### Exercise 1:
Could you transcribe the document summaries passage from "Use multiple document" up to and including "fields are attributes."?
** Given passage follows **
Document Summaries

Use multiple document summaries to search the same document type, but present different subsets of fields in different situations.

The default summary always contains all fields that are possible to include in summaries; all other summaries will contain a subset of the fields included in the default summary.

  • When configuring or using additional summaries for performance reasons, you only limit the amount of network bandwidth used when using a summary with fewer fields than the default. Having 'debug' fields with summary enabled will hence also affect the amount of information that needs to be read from disk even for the production summaries.
  • Vespa keeps attribute type fields in memory and fetches those fields from memory when requested as part of document summaries. This means summaries are memory-only operations if all fields are attributes.
  • The remaining document fields are stored as blobs/records in the document store, possibly compressed, possibly along with a number of other documents in order to have sufficient data to achieve a reasonable compression ratio. This record is used when processing summary requests that include fields in this record, and as needed during visiting or re-distribution of content to handle elasticity.
  • The default summary class will always access the document store because it includes the document ID which is stored here.
  • To include the document ID in a custom summary class it has to be included in an explicit summary definition.
** End of Given passage **
### Exercise 2:
Can you give the text of every entry again with "CAMBIO" replaced by "TRASMISSIONE", leaving everything else unchanged and leaving out the pictures?
** Entries supplied follows **
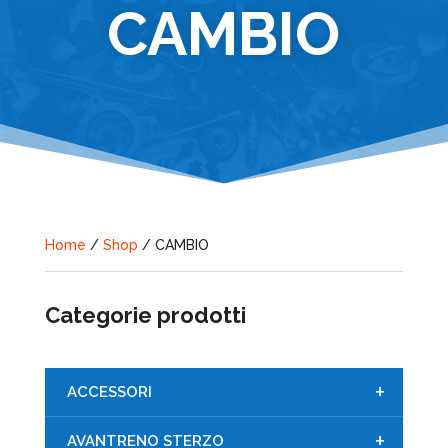
CAMBIO
Home
/
Shop
/ CAMBIO
Categorie prodotti
+
ACCESSORI
+
AVANTRENO STERZO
** End of Entries supplied **
### Your response 1:
Use multiple document summaries to search the same document type, but present different subsets of fields in different situations.

The default summary always contains all fields that are possible to include in summaries; all other summaries will contain a subset of the fields included in the default summary.

  • When configuring or using additional summaries for performance reasons, you only limit the amount of network bandwidth used when using a summary with fewer fields than the default. Having 'debug' fields with summary enabled will hence also affect the amount of information that needs to be read from disk even for the production summaries.
  • Vespa keeps attribute type fields in memory and fetches those fields from memory when requested as part of document summaries. This means summaries are memory-only operations if all fields are attributes.

### Your response 2:
TRASMISSIONE
Home
/
Shop
/ TRASMISSIONE
Categorie prodotti
+
ACCESSORI
+
AVANTRENO STERZO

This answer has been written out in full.